Abstract
Model-based reinforcement learning (RL) is anticipated to exhibit higher sample efficiency than
model-free RL by utilizing a virtual environment model. However, obtaining sufficiently accurate
representations of environmental dynamics is challenging because of uncertainties in complex systems and
environments. An inaccurate environment model may degrade the sample efficiency and performance of
model-based RL. Furthermore, while model-based RL can improve sample efficiency, it often still requires
substantial training time to learn from scratch, potentially limiting its advantages over model-free
approaches.

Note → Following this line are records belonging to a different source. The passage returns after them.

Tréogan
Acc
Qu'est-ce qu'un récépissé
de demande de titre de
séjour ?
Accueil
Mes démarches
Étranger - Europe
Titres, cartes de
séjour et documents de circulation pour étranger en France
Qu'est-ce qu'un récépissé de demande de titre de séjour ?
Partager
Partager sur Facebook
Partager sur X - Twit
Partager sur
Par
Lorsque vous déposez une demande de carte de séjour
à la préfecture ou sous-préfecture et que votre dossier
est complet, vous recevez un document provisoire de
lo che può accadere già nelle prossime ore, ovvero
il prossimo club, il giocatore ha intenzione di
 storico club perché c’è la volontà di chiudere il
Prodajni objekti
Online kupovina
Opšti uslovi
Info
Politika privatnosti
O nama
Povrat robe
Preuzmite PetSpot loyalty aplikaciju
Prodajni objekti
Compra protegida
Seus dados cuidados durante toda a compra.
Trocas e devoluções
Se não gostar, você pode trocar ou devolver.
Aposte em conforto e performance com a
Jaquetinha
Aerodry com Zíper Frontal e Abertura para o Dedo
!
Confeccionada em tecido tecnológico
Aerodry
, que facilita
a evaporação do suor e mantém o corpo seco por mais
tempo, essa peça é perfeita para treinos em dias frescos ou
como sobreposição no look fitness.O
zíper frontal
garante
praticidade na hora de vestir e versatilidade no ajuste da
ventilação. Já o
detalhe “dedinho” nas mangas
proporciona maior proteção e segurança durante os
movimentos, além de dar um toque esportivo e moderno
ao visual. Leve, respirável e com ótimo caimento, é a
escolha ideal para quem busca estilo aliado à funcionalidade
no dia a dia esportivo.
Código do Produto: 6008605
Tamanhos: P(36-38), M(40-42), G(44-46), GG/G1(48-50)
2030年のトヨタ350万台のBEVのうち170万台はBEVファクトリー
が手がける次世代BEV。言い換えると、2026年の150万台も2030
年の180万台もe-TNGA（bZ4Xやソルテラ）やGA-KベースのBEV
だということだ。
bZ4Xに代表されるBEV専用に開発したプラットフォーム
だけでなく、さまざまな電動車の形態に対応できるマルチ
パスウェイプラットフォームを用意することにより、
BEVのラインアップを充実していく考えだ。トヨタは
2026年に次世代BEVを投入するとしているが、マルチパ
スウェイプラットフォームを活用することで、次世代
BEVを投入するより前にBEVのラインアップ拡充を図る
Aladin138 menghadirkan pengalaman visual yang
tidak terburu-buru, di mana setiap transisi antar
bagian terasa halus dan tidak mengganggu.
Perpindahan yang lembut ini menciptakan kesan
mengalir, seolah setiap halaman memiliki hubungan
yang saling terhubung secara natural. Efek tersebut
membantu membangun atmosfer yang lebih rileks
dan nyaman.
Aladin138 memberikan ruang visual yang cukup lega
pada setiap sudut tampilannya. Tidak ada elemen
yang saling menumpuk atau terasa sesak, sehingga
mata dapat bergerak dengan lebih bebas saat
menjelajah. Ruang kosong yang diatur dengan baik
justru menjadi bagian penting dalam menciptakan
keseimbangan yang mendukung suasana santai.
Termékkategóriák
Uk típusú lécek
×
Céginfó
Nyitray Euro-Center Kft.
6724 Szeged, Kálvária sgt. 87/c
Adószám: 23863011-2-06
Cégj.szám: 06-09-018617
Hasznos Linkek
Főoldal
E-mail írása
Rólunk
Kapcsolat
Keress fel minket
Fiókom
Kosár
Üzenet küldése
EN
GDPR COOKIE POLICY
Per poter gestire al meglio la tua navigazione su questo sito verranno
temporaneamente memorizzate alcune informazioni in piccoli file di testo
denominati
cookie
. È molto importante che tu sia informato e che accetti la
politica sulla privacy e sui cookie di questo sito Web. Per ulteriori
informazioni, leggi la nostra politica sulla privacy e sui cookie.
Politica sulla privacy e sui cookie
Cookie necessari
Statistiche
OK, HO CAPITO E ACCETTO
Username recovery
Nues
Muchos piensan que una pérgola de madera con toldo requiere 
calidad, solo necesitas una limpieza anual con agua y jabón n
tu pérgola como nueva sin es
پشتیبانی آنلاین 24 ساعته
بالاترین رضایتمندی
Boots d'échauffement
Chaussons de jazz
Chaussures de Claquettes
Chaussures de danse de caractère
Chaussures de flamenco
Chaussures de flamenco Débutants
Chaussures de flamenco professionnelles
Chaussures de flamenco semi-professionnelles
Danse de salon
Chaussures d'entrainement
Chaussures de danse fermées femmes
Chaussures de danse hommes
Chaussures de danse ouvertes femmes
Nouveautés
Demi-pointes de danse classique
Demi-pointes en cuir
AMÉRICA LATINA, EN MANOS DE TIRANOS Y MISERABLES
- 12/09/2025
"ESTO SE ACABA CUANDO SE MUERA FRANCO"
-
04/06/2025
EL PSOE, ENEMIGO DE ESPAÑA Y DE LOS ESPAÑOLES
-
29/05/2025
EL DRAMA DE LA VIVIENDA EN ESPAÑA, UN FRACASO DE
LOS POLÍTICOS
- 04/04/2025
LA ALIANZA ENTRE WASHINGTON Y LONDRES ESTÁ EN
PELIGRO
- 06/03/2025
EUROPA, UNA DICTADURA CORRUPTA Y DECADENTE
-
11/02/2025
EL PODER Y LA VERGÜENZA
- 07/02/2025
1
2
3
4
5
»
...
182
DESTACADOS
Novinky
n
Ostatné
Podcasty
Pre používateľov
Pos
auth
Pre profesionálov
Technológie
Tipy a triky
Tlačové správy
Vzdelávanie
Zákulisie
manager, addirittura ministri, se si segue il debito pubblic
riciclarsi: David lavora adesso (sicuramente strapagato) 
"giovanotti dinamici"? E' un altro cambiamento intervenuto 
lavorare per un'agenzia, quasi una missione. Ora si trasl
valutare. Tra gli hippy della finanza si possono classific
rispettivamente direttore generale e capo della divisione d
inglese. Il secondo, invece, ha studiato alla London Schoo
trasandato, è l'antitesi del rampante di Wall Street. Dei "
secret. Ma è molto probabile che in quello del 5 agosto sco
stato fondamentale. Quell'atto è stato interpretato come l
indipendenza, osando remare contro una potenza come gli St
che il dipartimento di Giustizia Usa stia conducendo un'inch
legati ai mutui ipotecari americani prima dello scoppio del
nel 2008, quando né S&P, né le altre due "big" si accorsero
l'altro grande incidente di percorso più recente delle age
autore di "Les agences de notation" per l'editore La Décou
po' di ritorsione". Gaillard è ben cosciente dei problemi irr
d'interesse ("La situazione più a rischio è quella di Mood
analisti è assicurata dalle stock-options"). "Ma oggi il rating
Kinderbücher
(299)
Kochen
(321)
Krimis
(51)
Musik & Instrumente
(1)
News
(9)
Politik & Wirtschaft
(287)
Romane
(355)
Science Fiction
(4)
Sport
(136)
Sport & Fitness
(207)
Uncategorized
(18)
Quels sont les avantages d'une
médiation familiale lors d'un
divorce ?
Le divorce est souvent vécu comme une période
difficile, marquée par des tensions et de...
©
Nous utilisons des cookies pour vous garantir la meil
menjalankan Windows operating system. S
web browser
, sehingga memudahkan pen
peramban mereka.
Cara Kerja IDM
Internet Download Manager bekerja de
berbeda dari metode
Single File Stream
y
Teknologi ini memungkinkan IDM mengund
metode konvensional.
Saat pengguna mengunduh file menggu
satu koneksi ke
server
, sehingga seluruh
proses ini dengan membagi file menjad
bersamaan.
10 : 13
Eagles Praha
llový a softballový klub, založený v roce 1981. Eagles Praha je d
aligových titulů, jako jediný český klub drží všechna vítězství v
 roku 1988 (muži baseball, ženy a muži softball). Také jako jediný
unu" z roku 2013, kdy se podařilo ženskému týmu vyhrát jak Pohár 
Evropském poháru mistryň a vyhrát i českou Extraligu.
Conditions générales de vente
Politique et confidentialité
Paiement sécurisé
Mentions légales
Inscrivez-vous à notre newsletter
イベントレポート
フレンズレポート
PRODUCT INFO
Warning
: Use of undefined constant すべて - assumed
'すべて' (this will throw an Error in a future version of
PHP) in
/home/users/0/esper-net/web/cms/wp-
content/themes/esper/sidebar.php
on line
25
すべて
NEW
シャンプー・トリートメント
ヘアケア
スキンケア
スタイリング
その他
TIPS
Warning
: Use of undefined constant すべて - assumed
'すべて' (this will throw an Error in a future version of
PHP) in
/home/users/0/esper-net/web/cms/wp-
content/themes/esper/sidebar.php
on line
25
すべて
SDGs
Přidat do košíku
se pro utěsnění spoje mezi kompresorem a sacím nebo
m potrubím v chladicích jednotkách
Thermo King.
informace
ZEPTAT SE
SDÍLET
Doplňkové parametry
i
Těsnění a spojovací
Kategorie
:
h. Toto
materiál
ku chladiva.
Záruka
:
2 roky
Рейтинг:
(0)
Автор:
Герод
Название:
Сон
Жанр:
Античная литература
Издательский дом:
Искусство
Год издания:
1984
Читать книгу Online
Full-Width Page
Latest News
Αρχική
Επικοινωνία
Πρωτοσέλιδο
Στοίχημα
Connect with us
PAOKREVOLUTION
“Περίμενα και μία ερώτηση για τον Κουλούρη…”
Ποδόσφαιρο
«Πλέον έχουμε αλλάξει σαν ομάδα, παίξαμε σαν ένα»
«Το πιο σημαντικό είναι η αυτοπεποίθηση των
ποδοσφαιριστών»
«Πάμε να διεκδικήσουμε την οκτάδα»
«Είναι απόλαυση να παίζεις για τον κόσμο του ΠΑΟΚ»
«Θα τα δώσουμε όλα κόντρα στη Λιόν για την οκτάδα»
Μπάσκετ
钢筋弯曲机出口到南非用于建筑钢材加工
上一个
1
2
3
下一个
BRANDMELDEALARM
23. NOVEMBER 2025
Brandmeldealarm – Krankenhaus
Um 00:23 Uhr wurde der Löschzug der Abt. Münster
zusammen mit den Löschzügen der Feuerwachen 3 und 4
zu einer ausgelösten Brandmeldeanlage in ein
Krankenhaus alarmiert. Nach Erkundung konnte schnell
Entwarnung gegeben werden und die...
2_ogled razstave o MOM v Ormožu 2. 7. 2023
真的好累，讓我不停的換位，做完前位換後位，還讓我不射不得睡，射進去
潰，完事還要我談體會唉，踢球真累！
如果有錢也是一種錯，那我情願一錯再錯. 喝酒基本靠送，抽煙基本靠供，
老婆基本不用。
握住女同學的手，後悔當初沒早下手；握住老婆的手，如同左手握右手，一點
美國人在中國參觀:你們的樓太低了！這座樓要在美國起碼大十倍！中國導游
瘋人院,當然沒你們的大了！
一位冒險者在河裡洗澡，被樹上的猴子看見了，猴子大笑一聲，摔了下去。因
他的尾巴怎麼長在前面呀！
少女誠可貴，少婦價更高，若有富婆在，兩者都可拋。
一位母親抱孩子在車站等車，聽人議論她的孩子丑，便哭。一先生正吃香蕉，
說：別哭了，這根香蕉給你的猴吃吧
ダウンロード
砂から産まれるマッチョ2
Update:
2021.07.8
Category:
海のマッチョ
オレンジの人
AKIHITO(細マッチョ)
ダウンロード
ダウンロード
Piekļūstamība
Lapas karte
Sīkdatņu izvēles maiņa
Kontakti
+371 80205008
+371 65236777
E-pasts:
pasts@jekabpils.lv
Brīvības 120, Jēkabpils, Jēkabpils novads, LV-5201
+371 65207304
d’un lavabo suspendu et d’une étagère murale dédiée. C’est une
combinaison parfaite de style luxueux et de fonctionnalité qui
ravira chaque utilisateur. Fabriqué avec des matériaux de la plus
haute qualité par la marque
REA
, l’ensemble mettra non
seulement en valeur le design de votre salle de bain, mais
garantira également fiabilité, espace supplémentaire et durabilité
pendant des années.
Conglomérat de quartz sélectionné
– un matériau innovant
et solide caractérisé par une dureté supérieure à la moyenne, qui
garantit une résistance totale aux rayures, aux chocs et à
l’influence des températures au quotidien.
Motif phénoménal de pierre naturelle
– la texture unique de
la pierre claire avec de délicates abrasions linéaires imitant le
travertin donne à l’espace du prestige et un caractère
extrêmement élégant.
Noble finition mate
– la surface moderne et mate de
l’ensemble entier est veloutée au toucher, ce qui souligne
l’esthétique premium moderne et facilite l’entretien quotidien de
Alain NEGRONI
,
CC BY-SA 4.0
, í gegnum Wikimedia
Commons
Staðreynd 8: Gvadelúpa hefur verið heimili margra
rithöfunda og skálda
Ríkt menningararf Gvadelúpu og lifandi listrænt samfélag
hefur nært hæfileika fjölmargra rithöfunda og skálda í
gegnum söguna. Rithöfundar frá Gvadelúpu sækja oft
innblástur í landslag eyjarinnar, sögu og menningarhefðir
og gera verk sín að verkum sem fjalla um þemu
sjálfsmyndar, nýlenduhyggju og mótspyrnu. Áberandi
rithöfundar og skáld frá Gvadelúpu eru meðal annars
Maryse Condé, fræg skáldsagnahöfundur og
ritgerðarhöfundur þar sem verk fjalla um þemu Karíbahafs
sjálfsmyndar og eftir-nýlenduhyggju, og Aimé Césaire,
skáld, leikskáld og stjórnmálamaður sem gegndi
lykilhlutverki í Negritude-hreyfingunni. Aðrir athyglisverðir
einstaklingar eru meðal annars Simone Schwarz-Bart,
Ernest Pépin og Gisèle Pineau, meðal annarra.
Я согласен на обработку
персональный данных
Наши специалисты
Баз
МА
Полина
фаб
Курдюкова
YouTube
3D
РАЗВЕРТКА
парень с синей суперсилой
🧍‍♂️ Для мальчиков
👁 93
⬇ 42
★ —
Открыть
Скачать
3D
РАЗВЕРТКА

To address these challenges, this paper introduces a knowledge-informed model-based residual
reinforcement learning framework aimed at enhancing learning efficiency by infusing established expert
knowledge into the learning process and avoiding the issue of beginning from zero. Our approach
integrates traffic expert knowledge into a virtual environment model, employing the intelligent driver
model (IDM) for basic dynamics and neural networks for residual dynamics, thus ensuring adaptability to
complex scenarios. We propose a novel strategy that combines traditional control methods with residual
RL, facilitating efficient learning and policy optimization without the need to learn from scratch. The
proposed approach is applied to connected automated vehicle (CAV) trajectory control tasks for the
dissipation of stop-and-go waves in mixed traffic flows. The experimental results demonstrate that our
proposed approach enables the CAV agent to achieve superior performance in trajectory control compared
with the baseline agents in terms of sample efficiency, traffic flow smoothness and traffic mobility.